当前位置：网站首页>[AI practice] Application xgboost Xgbregressor builds air quality prediction model (I)

[AI practice] Application xgboost Xgbregressor builds air quality prediction model (I)

2022-07-03 03:15:00 【szZack】

1、xgboost.XGBRegressor Detailed explanation

xgboost.XGBRegressor Detailed parameters of can be viewed https://xgboost.readthedocs.io/en/latest/python/python_api.html?highlight=XGBRegressor#xgboost.XGBRegressor

XGBRegressor class ：

class xgboost.XGBRegressor(*, objective='reg:squarederror', **kwargs)

Core parameters include ：

n_estimators (int) – Number of gradient boosted trees. Equivalent to number of boosting rounds.

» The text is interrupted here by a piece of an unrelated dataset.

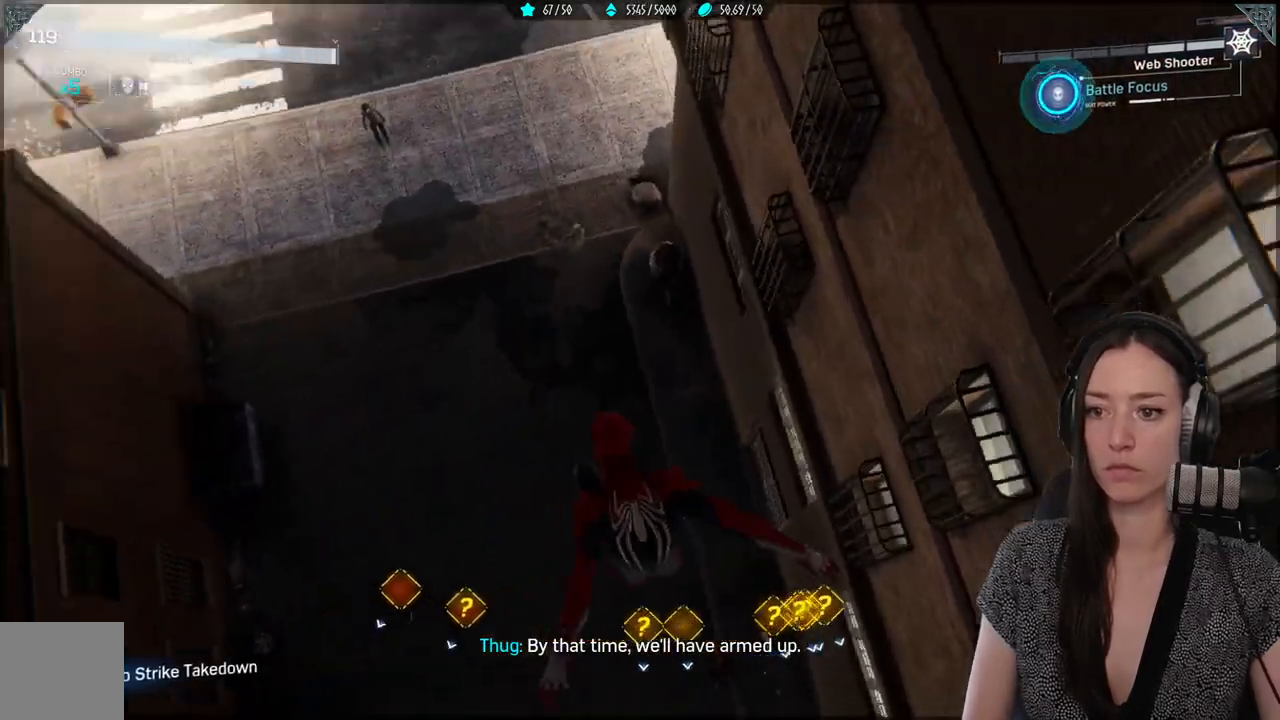
{"buttons": ["Y"], "left_stick": "right", "right_stick": "right", "events": [[267, "left_stick", "down-right"], [367, "left_stick", "right"], [483, "Y", "down"]]}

max_depth (Optional[int]) – Maximum tree depth for base learners.

learning_rate (Optional[float]) – Boosting learning rate (xgb’s “eta”)

verbosity (Optional[int]) – The degree of verbosity. Valid values are 0 (silent) - 3 (debug).

tree_method (Optional[str]) – Specify which tree method to use. Default to auto. If this parameter is set to default, XGBoost will choose the most conservative option available. It’s recommended to study this option from the parameters document tree method

n_jobs (Optional[int]) – Number of parallel threads used to run xgboost. When used with other Scikit-Learn algorithms like grid search, you may choose which algorithm to parallelize and balance the threads. Creating thread contention will significantly slow down both algorithms.

gamma (Optional[float]) – (min_split_loss) Minimum loss reduction required to make a further partition on a leaf node of the tree.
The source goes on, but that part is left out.